Bug 1102885

Summary: Storage node undeploy process should work with down nodes
Product: [Other] RHQ Project Reporter: John Sanda <jsanda>
Component: Core Server, Plugins, Storage NodeAssignee: Nobody <nobody>
Status: NEW --- QA Contact:
Severity: high Docs Contact:
Priority: unspecified    
Version: 4.10, 4.11CC: hrupp
Target Milestone: ---   
Target Release: ---   
Hardware: Unspecified   
OS: Unspecified   
Whiteboard:
Fixed In Version: Doc Type: Bug Fix
Doc Text:
Story Points: ---
Clone Of:
: 1102887 (view as bug list) Environment:
Last Closed: Type: Bug
Regression: --- Mount Type: ---
Documentation: --- CRM:
Verified Versions: Category: ---
oVirt Team: --- RHEL 7.3 requirements from Atomic Host:
Cloudforms Team: --- Target Upstream Version:
Embargoed:
Bug Depends On:    
Bug Blocks: 1102887    

Description John Sanda 2014-05-29 18:40:08 UTC
Description of problem:
The undeploy process does several things,

* Decommissions the node from the cluster such that
  * Its data is redistributed to other nodes 
  * Cluster nodes will no longer communicate with said node
* The node is shut down
* The rhq-storage and rhq-data directories are purged from disk
* The The storage node resource is removed from inventory
* The storage node entity, i.e., row in rhq_storage_node table, is deleted

If the node is down, the decommission operation fails and the undeploy process cannot complete. The very reason for wanting to undeploy the node in the first place may be because the node is down. 
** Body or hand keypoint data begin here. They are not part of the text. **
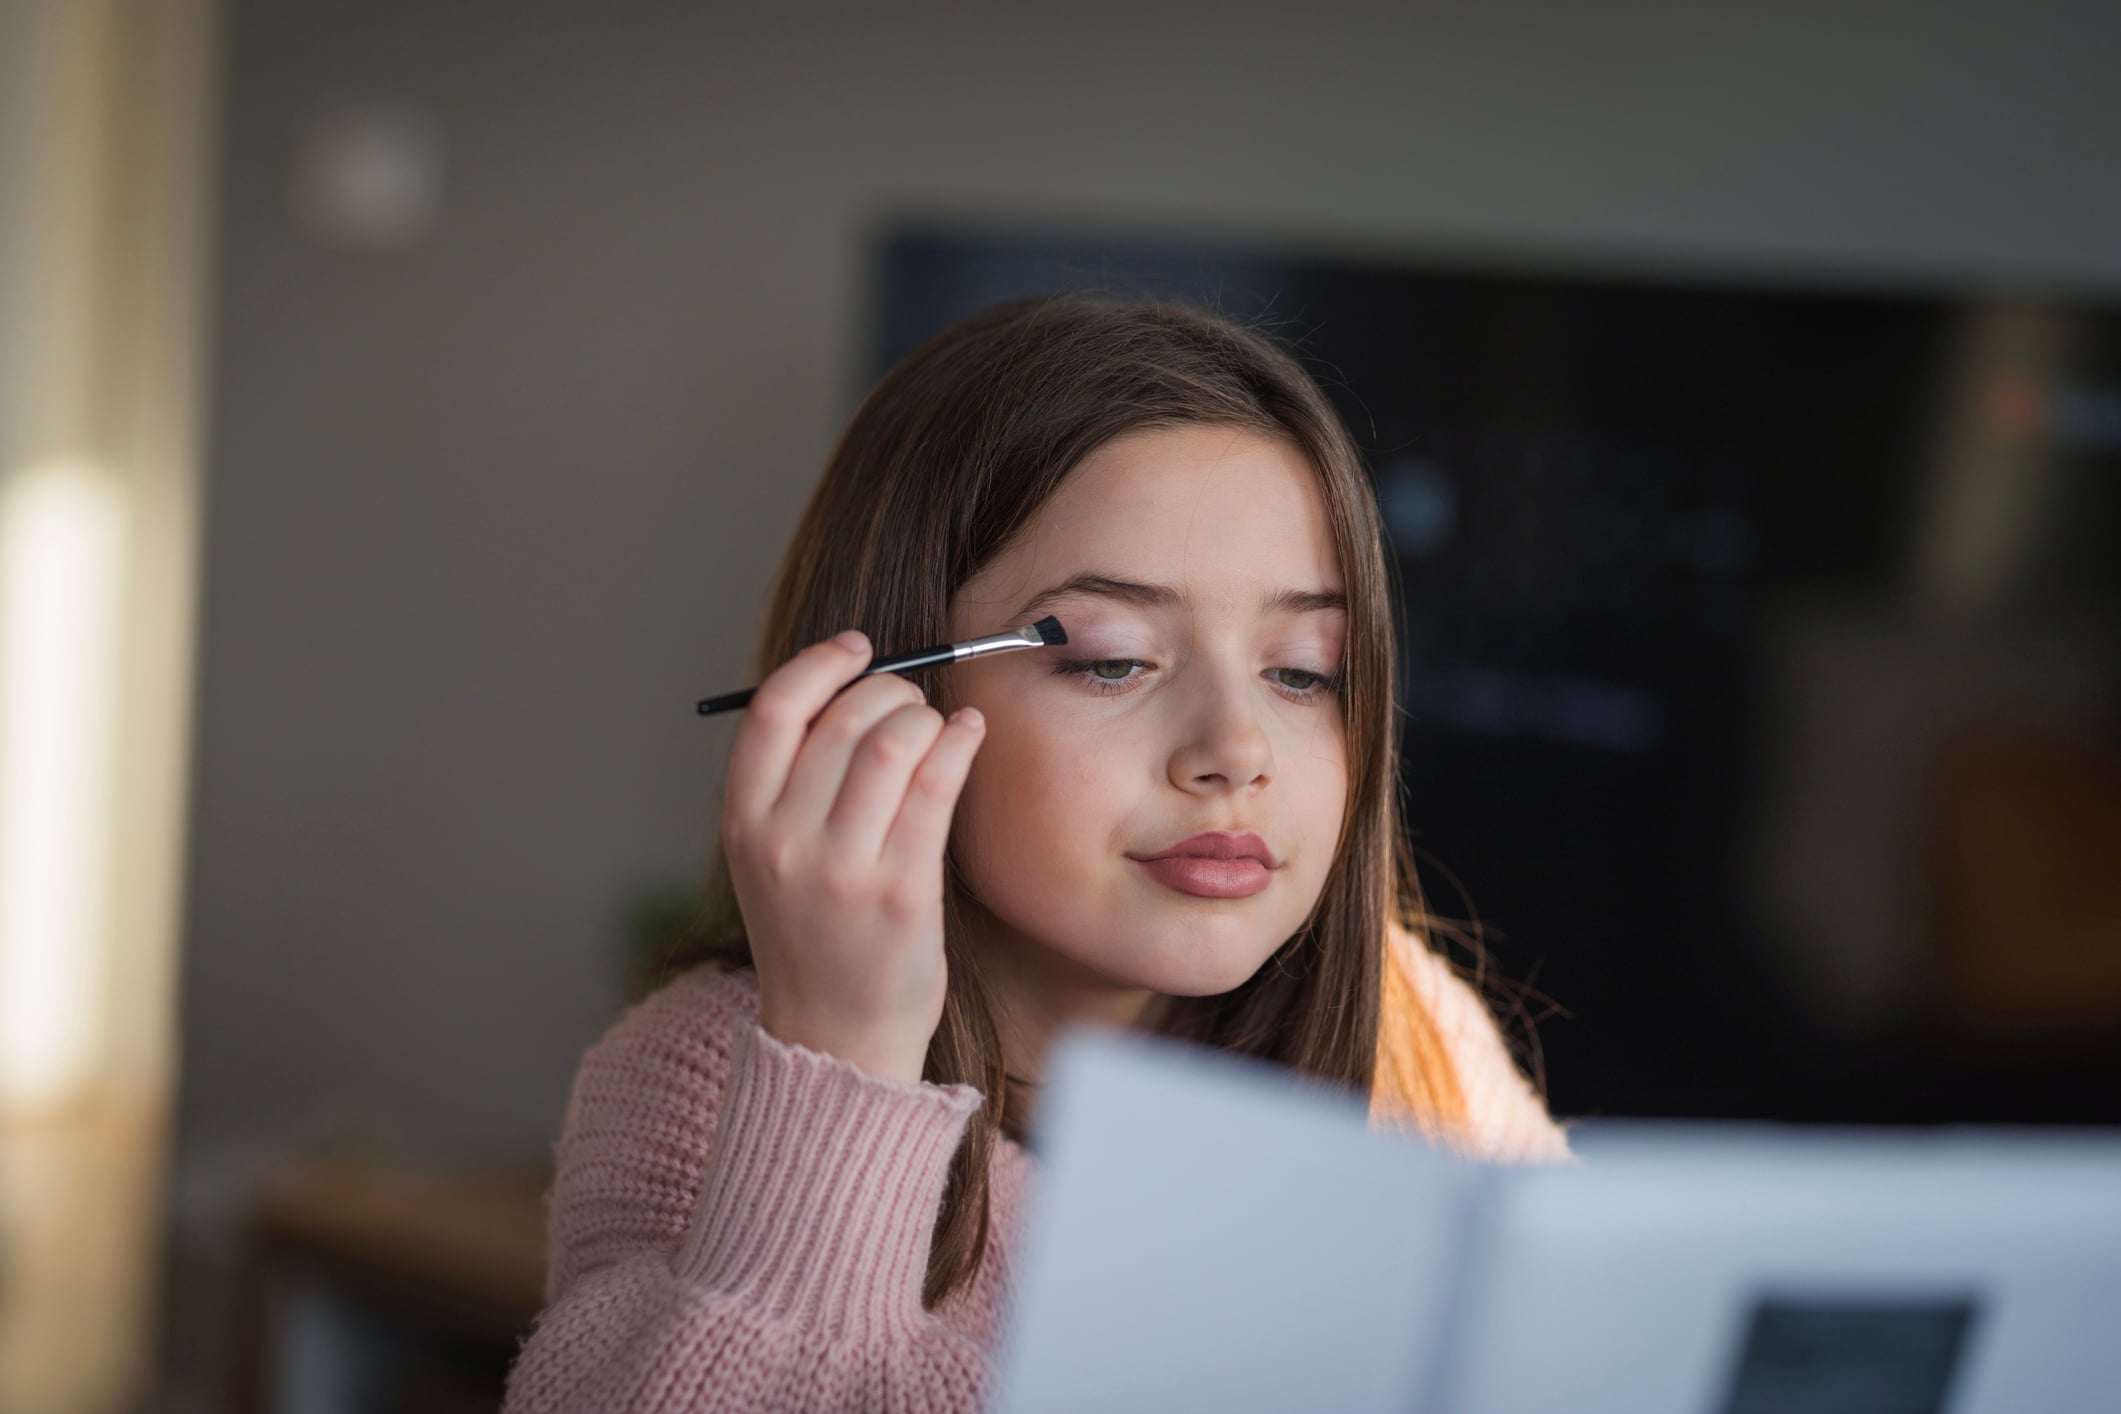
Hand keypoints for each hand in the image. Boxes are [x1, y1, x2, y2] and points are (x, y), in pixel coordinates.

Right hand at [719, 629, 986, 1084]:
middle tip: (911, 701)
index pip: (771, 711)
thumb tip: (854, 684)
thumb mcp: (770, 857)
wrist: (836, 1036)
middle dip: (889, 691)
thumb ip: (793, 781)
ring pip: (890, 744)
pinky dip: (958, 743)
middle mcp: (782, 842)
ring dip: (925, 718)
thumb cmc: (815, 934)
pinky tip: (968, 734)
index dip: (820, 664)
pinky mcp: (900, 892)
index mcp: (742, 823)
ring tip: (938, 727)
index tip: (858, 648)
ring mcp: (840, 869)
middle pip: (841, 720)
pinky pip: (935, 788)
I have also seen users do the following when they want to get rid of a storage node,

1. Stop the storage node
2. Remove the storage node resource from inventory
3. (Optionally) Delete the rhq-storage directory

Once again, we cannot decommission the node and so the undeploy process cannot complete. The decommission operation has to be run on the node being removed. If we cannot do that, then we should fall back to calling StorageServiceMBean.removeNode(String hostIdString) from a running node. It can be called on any node in the cluster. If the removeNode() operation fails, then we fall back to StorageServiceMBean.forceRemoveCompletion() as a last resort.


Version-Release number of selected component (if applicable):


How reproducible:


Steps to Reproduce:
1.
2.
3.

Actual results:


Expected results:


Additional info: